French authorities will provide access to water for migrants camping near the English Channel port of Calais, the Interior Ministry confirmed on Monday, after an administrative court rejected a government appeal.

The Council of State, France’s top administrative court, issued a stinging judgement describing the authorities’ failure to provide water as “a shortcoming liable to expose the persons concerned to degrading or inhumane treatment.”

Interior Minister Gerard Collomb said that two new accommodation centres for migrants would also be established, between 60 and 70 kilometres from the port city.

Report says both Collomb and local authorities in Calais are determined to prevent the reconstitution of a large unofficial migrant camp near the town which was demolished in October.

However, migrants hoping to find a way across the English Channel to Britain have returned to Calais since the demolition of the so-called Jungle Camp.

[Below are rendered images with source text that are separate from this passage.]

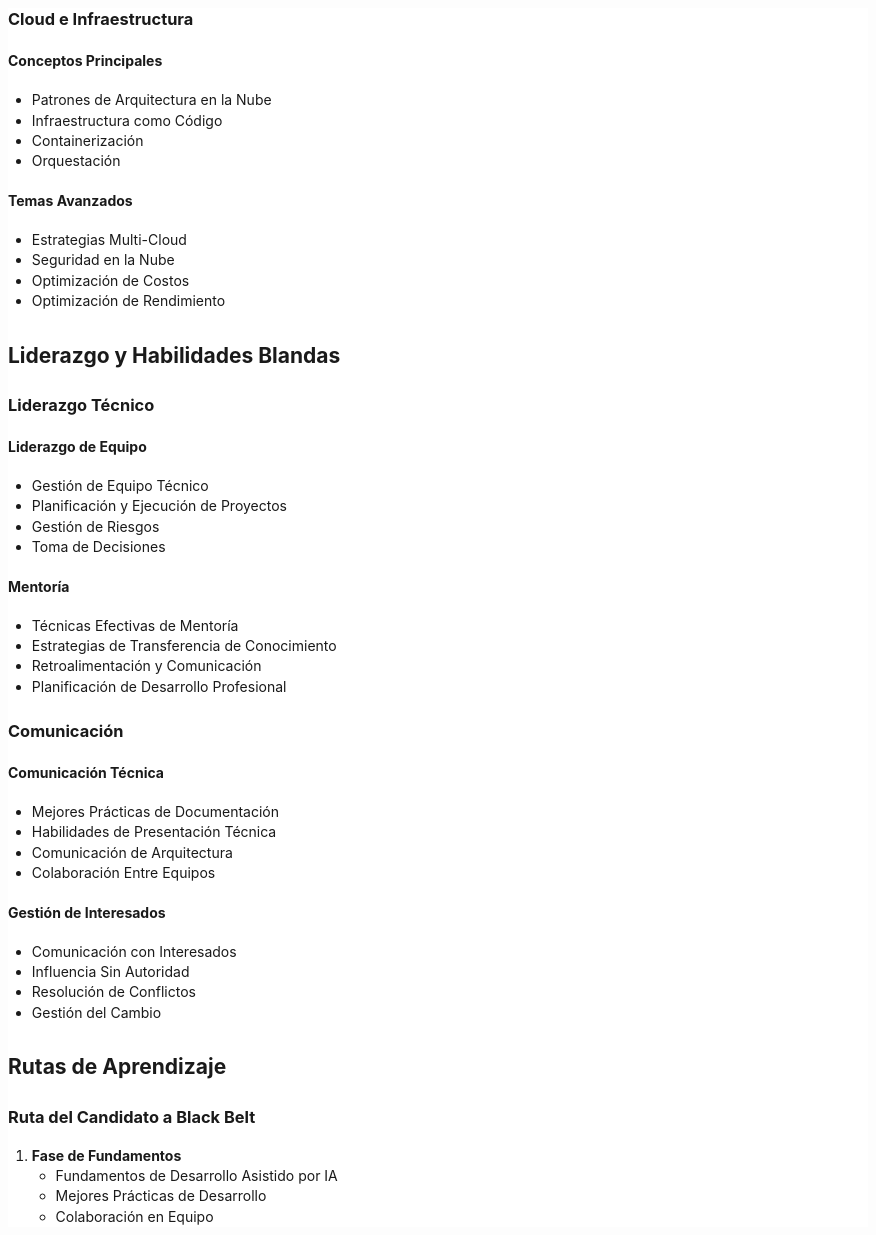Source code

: ### Cloud e Infraestructura

#### Conceptos Principales
- Patrones de Arquitectura en la Nube
- Infraestructura como Código
- Containerización
- Orquestación

#### Temas Avanzados
- Estrategias Multi-Cloud
- Seguridad en la Nube
- Optimización de Costos
- Optimización de Rendimiento

## Liderazgo y Habilidades Blandas

### Liderazgo Técnico

#### Liderazgo de Equipo
- Gestión de Equipo Técnico
- Planificación y Ejecución de Proyectos
- Gestión de Riesgos
- Toma de Decisiones

#### Mentoría
- Técnicas Efectivas de Mentoría
- Estrategias de Transferencia de Conocimiento
- Retroalimentación y Comunicación
- Planificación de Desarrollo Profesional

### Comunicación

#### Comunicación Técnica
- Mejores Prácticas de Documentación
- Habilidades de Presentación Técnica
- Comunicación de Arquitectura
- Colaboración Entre Equipos

#### Gestión de Interesados
- Comunicación con Interesados
- Influencia Sin Autoridad
- Resolución de Conflictos
- Gestión del Cambio

## Rutas de Aprendizaje

### Ruta del Candidato a Black Belt

1. **Fase de Fundamentos**
   - Fundamentos de Desarrollo Asistido por IA
   - Mejores Prácticas de Desarrollo
   - Colaboración en Equipo
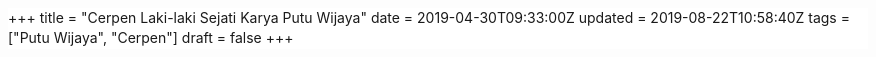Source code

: +++
title = "Cerpen Laki-laki Sejati Karya Putu Wijaya"
date = 2019-04-30T09:33:00Z
updated = 2019-08-22T10:58:40Z
tags = ["Putu Wijaya", "Cerpen"]
draft = false
+++
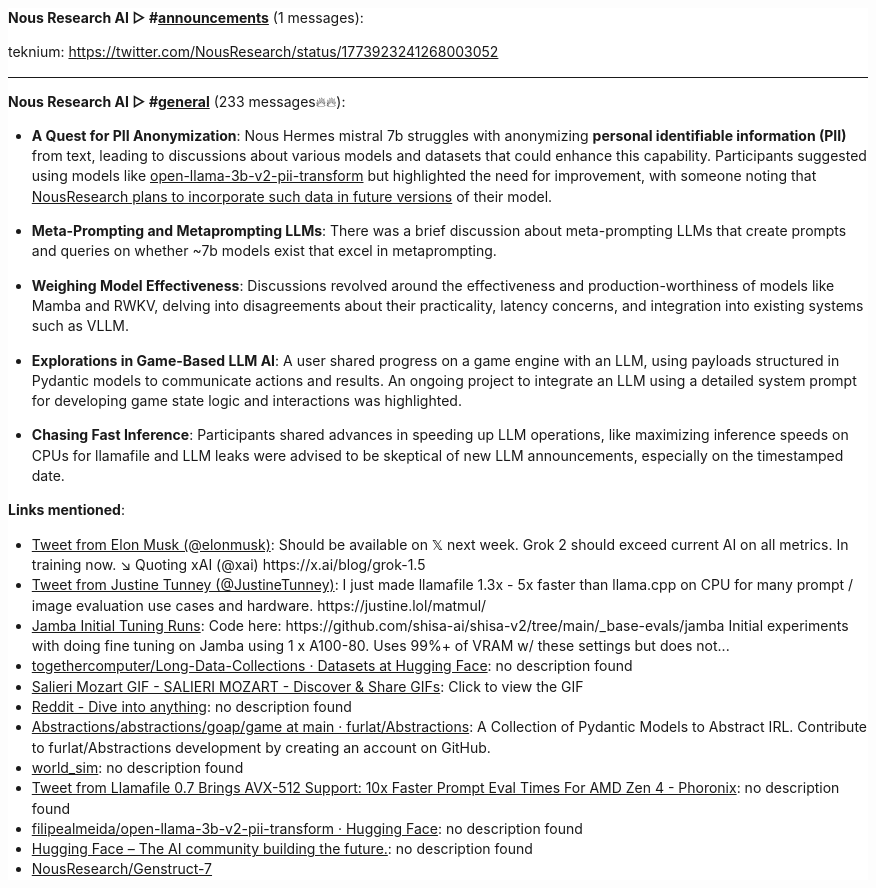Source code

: 
**Nous Research AI ▷ #[announcements](https://discord.com/channels/1053877538025386074/1145143867818119272/)** (1 messages): 

teknium: https://twitter.com/NousResearch/status/1773923241268003052
  

---


**Nous Research AI ▷ #[general](https://discord.com/channels/1053877538025386074/1149866623109439599/1223137982953820251)** (233 messages🔥🔥): 

- **A Quest for PII Anonymization**: Nous Hermes mistral 7b struggles with anonymizing **personal identifiable information (PII)** from text, leading to discussions about various models and datasets that could enhance this capability. Participants suggested using models like [open-llama-3b-v2-pii-transform](https://huggingface.co/filipealmeida/open-llama-3b-v2-pii-transform) but highlighted the need for improvement, with someone noting that [NousResearch plans to incorporate such data in future versions](https://huggingface.co/NousResearch/Genstruct-7B) of their model.

- **Meta-Prompting and Metaprompting LLMs**: There was a brief discussion about meta-prompting LLMs that create prompts and queries on whether ~7b models exist that excel in metaprompting.

- **Weighing Model Effectiveness**: Discussions revolved around the effectiveness and production-worthiness of models like Mamba and RWKV, delving into disagreements about their practicality, latency concerns, and integration into existing systems such as VLLM.

- **Explorations in Game-Based LLM AI**: A user shared progress on a game engine with an LLM, using payloads structured in Pydantic models to communicate actions and results. An ongoing project to integrate an LLM using a detailed system prompt for developing game state logic and interactions was highlighted.

- **Chasing Fast Inference**: Participants shared advances in speeding up LLM operations, like maximizing inference speeds on CPUs for llamafile and LLM leaks were advised to be skeptical of new LLM announcements, especially on the timestamped date.
<div class="linksMentioned">

<strong>Links mentioned</strong>:

<ul>
<li>
<a href="https://fxtwitter.com/elonmusk/status/1773655245769330757">Tweet from Elon Musk (@elonmusk)</a>: Should be available on 𝕏 next week.   Grok 2 should exceed current AI on all metrics. In training now.  ↘️ Quoting xAI (@xai)   https://x.ai/blog/grok-1.5</li><li><a href="https://x.com/justinetunney/status/1774621341473489024">Tweet from Justine Tunney (@JustineTunney)</a>: I just made llamafile 1.3x - 5x faster than llama.cpp on CPU for many prompt / image evaluation use cases and hardware. https://justine.lol/matmul/</li><li><a href="https://api.wandb.ai/links/augmxnt/h4mc4dd5">Jamba Initial Tuning Runs</a>: Code here: https://github.com/shisa-ai/shisa-v2/tree/main/_base-evals/jamba  Initial experiments with doing fine tuning on Jamba using 1 x A100-80. Uses 99%&#43; of VRAM w/ these settings but does not...</li><li><a href="https://huggingface.co/datasets/togethercomputer/Long-Data-Collections">togethercomputer/Long-Data-Collections · Datasets at Hugging Face</a>: no description found</li><li><a href="https://tenor.com/view/salieri-mozart-gif-19031757">Salieri Mozart GIF - SALIERI MOZART - Discover &amp; Share GIFs</a>: Click to view the GIF</li><li><a href="https://www.reddit.com/r/LocalLLaMA/comments/1970zhf/merging_mistral_with_whisper_to_make_a_multimodal/">Reddit - Dive into anything</a>: no description found</li><li><a href="https://github.com/furlat/Abstractions/tree/main/abstractions/goap/game">Abstractions/abstractions/goap/game at main · furlat/Abstractions</a>: A Collection of Pydantic Models to Abstract IRL. Contribute to furlat/Abstractions development by creating an account on GitHub.</li><li><a href="https://worldsim.nousresearch.com/?">world_sim</a>: no description found</li><li><a href="https://www.phoronix.com/news/Llamafile-0.7">Tweet from Llamafile 0.7 Brings AVX-512 Support: 10x Faster Prompt Eval Times For AMD Zen 4 - Phoronix</a>: no description found</li><li><a href="https://huggingface.co/filipealmeida/open-llama-3b-v2-pii-transform?text=%23%23%23+Instruction%3A%0AMy+name+is+Filipe+and+my+phone+number+is+555-121-2234.+How+are+you%3F%0A%23%23%23+Response%3A,">filipealmeida/open-llama-3b-v2-pii-transform · Hugging Face</a>: no description found</li><li><a href="https://huggingface.co/datasets?sort=trending&search=pii">Hugging Face – The AI community building the future.</a>: no description found</li><li><a href="https://huggingface.co/NousResearch/Genstruct-7B">NousResearch/Genstruct-7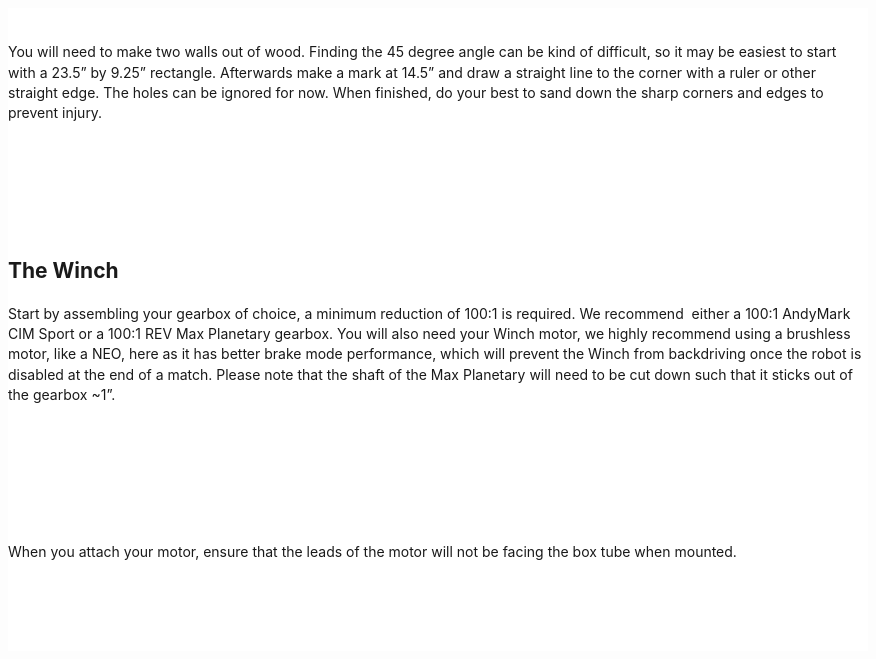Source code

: <p><br /> </p>

You will need to make two walls out of wood. Finding the 45 degree angle can be kind of difficult, so it may be easiest to start with a 23.5&rdquo; by 9.25&rdquo; rectangle. Afterwards make a mark at 14.5&rdquo; and draw a straight line to the corner with a ruler or other straight edge. The holes can be ignored for now. When finished, do your best to sand down the sharp corners and edges to prevent injury.

<p><br /> </p>

<div style={{ textAlign: 'center'}}><div style={{overflow: 'hidden', display: 'inline-block', margin: '0.00px 0.00px'}}><span style={{overflow: 'hidden', display: 'inline-block', margin: '0.00px 0.00px', border: '0.00px solid #000000', transform: 'rotate(0.00rad) translateZ(0px)',  width: '500.95px', height: '680.50px'}}><Image autoLoad={"true"} img={require("/static/media/Climb/p1/image_20.png")} style={{ width: '500.95px', height: '680.50px', marginLeft: '0.00px', marginTop: '0.00px', transform: 'rotate(0.00rad) translateZ(0px)', maxWidth: "none"}}></Image></span></div></div>

<p><br /> </p>

## The Winch

Start by assembling your gearbox of choice, a minimum reduction of 100:1 is required. We recommend &nbsp;either a 100:1 AndyMark CIM Sport or a 100:1 REV Max Planetary gearbox. You will also need your Winch motor, we highly recommend using a brushless motor, like a NEO, here as it has better brake mode performance, which will prevent the Winch from backdriving once the robot is disabled at the end of a match. Please note that the shaft of the Max Planetary will need to be cut down such that it sticks out of the gearbox ~1&rdquo;.

<p><br /> </p>

<div style={{ textAlign: 'center'}}><div style={{overflow: 'hidden', display: 'inline-block', margin: '0.00px 0.00px'}}><span style={{overflow: 'hidden', display: 'inline-block', margin: '0.00px 0.00px', border: '0.00px solid #000000', transform: 'rotate(0.00rad) translateZ(0px)',  width: '205.50px', height: '205.50px'}}><Image autoLoad={"true"} img={require("/static/media/Climb/p2/image_0.png")} style={{ width: '205.50px', height: '205.50px', marginLeft: '0.00px', marginTop: '0.00px', transform: 'rotate(0.00rad) translateZ(0px)', maxWidth: "none"}}></Image></span></div><div style={{overflow: 'hidden', display: 'inline-block', margin: '0.00px 0.00px'}}><span style={{overflow: 'hidden', display: 'inline-block', margin: '0.00px 0.00px', border: '0.00px solid #000000', transform: 'rotate(0.00rad) translateZ(0px)',  width: '308.50px', height: '218.60px'}}><Image autoLoad={"true"} img={require("/static/media/Climb/p2/image_1.png")} style={{ width: '460.22px', height: '459.35px', marginLeft: '-79.91px', marginTop: '-121.32px', transform: 'rotate(0.00rad) translateZ(0px)', maxWidth: "none"}}></Image></span></div></div>

<p><br /> </p>

When you attach your motor, ensure that the leads of the motor will not be facing the box tube when mounted.

<p><br /> </p>

<div style={{ textAlign: 'center'}}><div style={{overflow: 'hidden', display: 'inline-block', margin: '0.00px 0.00px'}}><span style={{overflow: 'hidden', display: 'inline-block', margin: '0.00px 0.00px', border: '0.00px solid #000000', transform: 'rotate(0.00rad) translateZ(0px)',  width: '277.00px', height: '204.22px'}}><Image autoLoad={"true"} img={require("/static/media/Climb/p2/image_2.jpg")} style={{ width: '366.20px', height: '641.02px', marginLeft: '-19.37px', marginTop: '-38.76px', transform: 'rotate(0.00rad) translateZ(0px)', maxWidth: "none"}}></Image></span></div><div style={{overflow: 'hidden', display: 'inline-block', margin: '0.00px 0.00px'}}><span style={{overflow: 'hidden', display: 'inline-block', margin: '0.00px 0.00px', border: '0.00px solid #000000', transform: 'rotate(0.00rad) translateZ(0px)',  width: '261.50px', height: '225.63px'}}><Image autoLoad={"true"} img={require("/static/media/Climb/p2/image_3.png")} style={{ width: '505.19px', height: '291.94px', marginLeft: '0.00px', marginTop: '0.00px', transform: 'rotate(0.00rad) translateZ(0px)', maxWidth: "none"}}></Image></span></div></div>
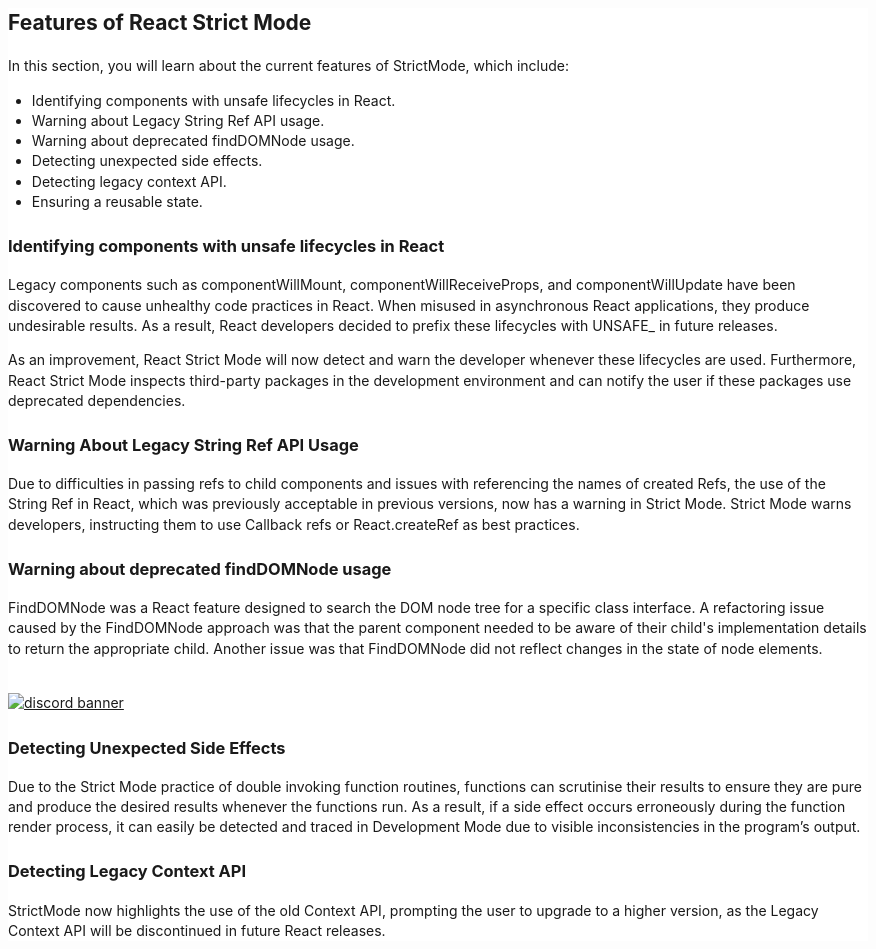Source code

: ## Features of React Strict Mode
In this section, you will learn about the current features of StrictMode, which include:

- Identifying components with unsafe lifecycles in React.
- Warning about Legacy String Ref API usage.
- Warning about deprecated findDOMNode usage.
- Detecting unexpected side effects.
- Detecting legacy context API.
- Ensuring a reusable state.
  

### Identifying components with unsafe lifecycles in React
 Legacy components such as componentWillMount, componentWillReceiveProps, and componentWillUpdate have been discovered to cause unhealthy code practices in React. When misused in asynchronous React applications, they produce undesirable results. As a result, React developers decided to prefix these lifecycles with UNSAFE_ in future releases.

As an improvement, React Strict Mode will now detect and warn the developer whenever these lifecycles are used. Furthermore, React Strict Mode inspects third-party packages in the development environment and can notify the user if these packages use deprecated dependencies.

### Warning About Legacy String Ref API Usage
Due to difficulties in passing refs to child components and issues with referencing the names of created Refs, the use of the String Ref in React, which was previously acceptable in previous versions, now has a warning in Strict Mode. Strict Mode warns developers, instructing them to use Callback refs or React.createRef as best practices.

### Warning about deprecated findDOMNode usage
FindDOMNode was a React feature designed to search the DOM node tree for a specific class interface. A refactoring issue caused by the FindDOMNode approach was that the parent component needed to be aware of their child's implementation details to return the appropriate child. Another issue was that FindDOMNode did not reflect changes in the state of node elements.

<br/>
<div>
<a href="https://discord.gg/refine">
  <img  src="/img/discord_big_blue.png" alt="discord banner" />
</a>
</div>



### Detecting Unexpected Side Effects
Due to the Strict Mode practice of double invoking function routines, functions can scrutinise their results to ensure they are pure and produce the desired results whenever the functions run. As a result, if a side effect occurs erroneously during the function render process, it can easily be detected and traced in Development Mode due to visible inconsistencies in the program’s output. 

### Detecting Legacy Context API
StrictMode now highlights the use of the old Context API, prompting the user to upgrade to a higher version, as the Legacy Context API will be discontinued in future React releases.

The Council of State found that several hundred migrants in the area, including about 100 minors, were in a “state of destitution and exhaustion.”

“The lack of access to water was exposing them to infections and psychological suffering,’’ the council said.

Collomb said that outreach measures to bring unaccompanied under-age migrants into shelters would be stepped up.

The minister also ordered police inspectorate bodies to report to him on allegations by Human Rights Watch that police were “routinely” abusing migrants in Calais.

The New York-based rights group recently alleged that security forces were using pepper spray on sleeping migrants, including children, and regularly confiscated their sleeping bags, blankets and clothing.